Private label is being given just as much visibility at A&P, Montvale, N.J. In a recent circular, A&P's Master Choice premium brand better had placement than many national brands. For instance, Master Choice bagels and corn were placed higher up in the ad than Doritos Tortilla chips and Tyson/Holly Farms chicken.
In another circular, a full page was devoted to Master Choice Italian goods. Along with pasta, items included sauces, two jars for $3; biscotti, $3.99 for an 8-ounce package; balsamic vinegar, $2.99 for a 17-ounce bottle; cappuccino, 2 for $2; imported breadsticks, $1.49 for a 4.25-ounce box, and extra-light olive oil, $4.99 for a 16.9-ounce bottle.
"Proof that Better Can Cost Less," the ad copy read.
A&P also recently ran a full-page ad for America's Choice products with a promotion called "The Freedom of Choice Sale."
The ad copy read, in part, "This Great Land is Dedicated to the Proposition That all Brands are Created Equal" and pictured the Statue of Liberty with an A&P shopping bag filled with groceries. Featured America's Choice items included cereal, napkins, pork and beans, iced tea and diapers.

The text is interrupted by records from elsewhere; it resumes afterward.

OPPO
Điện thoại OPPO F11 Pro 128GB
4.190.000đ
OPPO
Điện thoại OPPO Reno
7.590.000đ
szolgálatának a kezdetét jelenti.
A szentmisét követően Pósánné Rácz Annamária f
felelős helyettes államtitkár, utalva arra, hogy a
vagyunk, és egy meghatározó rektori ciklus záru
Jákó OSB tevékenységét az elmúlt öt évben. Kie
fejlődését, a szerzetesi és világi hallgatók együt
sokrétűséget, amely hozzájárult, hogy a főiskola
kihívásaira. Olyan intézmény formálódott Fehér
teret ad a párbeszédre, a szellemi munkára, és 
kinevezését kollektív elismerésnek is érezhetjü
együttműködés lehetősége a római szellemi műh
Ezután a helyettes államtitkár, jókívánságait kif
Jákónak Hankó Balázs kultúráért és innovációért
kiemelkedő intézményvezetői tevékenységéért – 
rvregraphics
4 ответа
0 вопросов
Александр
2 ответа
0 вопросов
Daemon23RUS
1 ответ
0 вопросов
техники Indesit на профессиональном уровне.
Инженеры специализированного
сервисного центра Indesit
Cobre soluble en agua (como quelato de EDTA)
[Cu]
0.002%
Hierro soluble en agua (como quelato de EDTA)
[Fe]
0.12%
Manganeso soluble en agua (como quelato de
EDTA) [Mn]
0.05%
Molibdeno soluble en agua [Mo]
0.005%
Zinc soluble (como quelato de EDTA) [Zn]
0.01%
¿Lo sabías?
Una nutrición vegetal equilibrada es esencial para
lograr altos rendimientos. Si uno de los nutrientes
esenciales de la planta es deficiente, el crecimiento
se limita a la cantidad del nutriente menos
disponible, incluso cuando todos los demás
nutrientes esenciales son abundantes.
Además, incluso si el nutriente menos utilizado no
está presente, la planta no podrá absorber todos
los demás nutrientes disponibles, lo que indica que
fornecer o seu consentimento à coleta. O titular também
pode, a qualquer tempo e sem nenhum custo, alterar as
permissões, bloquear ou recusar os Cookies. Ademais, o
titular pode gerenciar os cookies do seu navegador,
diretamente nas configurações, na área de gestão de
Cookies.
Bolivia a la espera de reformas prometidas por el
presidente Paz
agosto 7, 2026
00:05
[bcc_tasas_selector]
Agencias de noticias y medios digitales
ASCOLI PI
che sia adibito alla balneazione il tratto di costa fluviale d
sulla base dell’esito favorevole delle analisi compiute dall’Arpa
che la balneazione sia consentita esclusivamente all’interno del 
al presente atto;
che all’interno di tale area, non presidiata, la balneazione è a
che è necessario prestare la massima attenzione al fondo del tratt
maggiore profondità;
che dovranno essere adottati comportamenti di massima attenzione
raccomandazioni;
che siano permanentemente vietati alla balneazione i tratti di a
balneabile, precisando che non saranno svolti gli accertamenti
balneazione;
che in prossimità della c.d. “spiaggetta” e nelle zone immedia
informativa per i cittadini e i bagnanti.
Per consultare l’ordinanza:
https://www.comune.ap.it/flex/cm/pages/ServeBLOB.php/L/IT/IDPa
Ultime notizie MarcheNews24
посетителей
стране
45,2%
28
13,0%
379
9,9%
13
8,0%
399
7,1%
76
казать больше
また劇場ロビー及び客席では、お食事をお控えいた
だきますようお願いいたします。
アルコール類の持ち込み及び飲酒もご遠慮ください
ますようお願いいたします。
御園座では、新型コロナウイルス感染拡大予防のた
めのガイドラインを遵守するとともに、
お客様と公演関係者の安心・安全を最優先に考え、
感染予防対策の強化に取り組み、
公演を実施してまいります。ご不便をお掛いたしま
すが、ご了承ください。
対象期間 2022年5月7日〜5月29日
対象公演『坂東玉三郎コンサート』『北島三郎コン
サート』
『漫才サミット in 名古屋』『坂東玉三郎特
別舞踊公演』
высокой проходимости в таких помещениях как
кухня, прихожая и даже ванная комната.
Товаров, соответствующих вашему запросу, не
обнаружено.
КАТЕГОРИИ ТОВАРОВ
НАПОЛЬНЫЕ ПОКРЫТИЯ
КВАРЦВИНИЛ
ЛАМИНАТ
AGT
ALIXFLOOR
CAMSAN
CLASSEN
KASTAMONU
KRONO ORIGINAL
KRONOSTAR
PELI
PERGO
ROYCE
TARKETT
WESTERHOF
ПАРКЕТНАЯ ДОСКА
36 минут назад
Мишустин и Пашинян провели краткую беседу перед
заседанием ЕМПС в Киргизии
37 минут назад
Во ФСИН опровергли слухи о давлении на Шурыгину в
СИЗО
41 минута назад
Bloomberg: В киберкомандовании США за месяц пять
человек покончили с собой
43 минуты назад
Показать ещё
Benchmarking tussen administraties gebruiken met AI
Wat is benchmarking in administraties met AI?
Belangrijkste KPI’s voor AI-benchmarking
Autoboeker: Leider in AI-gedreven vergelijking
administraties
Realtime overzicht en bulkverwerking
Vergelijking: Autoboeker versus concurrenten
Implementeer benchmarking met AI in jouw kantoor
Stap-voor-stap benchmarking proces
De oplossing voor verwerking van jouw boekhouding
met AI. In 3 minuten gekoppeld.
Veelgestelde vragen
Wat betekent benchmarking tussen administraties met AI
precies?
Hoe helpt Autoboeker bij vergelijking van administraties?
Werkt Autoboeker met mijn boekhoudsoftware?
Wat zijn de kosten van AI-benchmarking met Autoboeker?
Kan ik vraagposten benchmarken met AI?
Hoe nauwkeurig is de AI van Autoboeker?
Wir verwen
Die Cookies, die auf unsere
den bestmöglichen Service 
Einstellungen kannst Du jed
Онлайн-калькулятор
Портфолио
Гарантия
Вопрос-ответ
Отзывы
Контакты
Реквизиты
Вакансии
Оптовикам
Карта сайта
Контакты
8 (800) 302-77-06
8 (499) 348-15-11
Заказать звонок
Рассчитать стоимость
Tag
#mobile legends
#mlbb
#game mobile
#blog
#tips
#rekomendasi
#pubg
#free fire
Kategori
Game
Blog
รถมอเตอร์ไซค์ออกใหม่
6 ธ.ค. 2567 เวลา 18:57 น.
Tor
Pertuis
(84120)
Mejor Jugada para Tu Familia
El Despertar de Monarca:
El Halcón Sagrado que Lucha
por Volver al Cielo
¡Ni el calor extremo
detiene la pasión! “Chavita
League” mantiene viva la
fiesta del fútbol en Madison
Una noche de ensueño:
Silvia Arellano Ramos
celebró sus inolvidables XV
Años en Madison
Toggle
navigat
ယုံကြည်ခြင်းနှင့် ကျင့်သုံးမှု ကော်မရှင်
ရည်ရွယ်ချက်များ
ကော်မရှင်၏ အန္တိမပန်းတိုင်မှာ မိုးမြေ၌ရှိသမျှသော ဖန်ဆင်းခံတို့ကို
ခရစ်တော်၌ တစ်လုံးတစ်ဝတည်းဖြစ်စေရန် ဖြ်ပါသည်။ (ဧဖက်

Pathmark Stores, Woodbridge, N.J., is also making consumers aware of its private label. Each week, its circular promotes a Smart Meal of the week. Under the program, consumers who buy all the items listed get a savings deducted at the checkout.
One recent Smart Meal consisted of Pathmark Pizza, 2 for $3; Pathmark 12-count Ice Cream Sandwiches, 4-ounce box, $2.29; Pathmark Garden Salad, $1.49 and a 2-liter of Pepsi, 88 cents. If all products purchased together, the total cost was $4.99, a $2.67 savings than if the items were purchased individually. Another Smart Meal included Purdue rotisserie chicken with Pathmark corn on the cob and Pathmark dinner fries.
Kroger and other retailers also have been backing their private label with guarantees.
A recent Kroger newspaper ad read "Try it, Like it. . . Or Get the National Brand Free! The Kroger Brand Promise." The same ad promoted a variety of lunchtime foods, such as hot dog buns, sweet relish, mustard, ketchup and dill slices.
Also, a recent circular from Twin County Grocers, Edison, N.J., for its Foodtown banner stores encouraged consumers to take the "Foodtown challenge."
"Compare Our Quality and Price to the National Brand," the ad read."If You Can't Taste the Difference, Why Pay the Difference." The ad compared Foodtown quick or old fashioned oats -- which were offered as a buy-one-get-one-free special for an 18-ounce container -- to Quaker Quick Oats.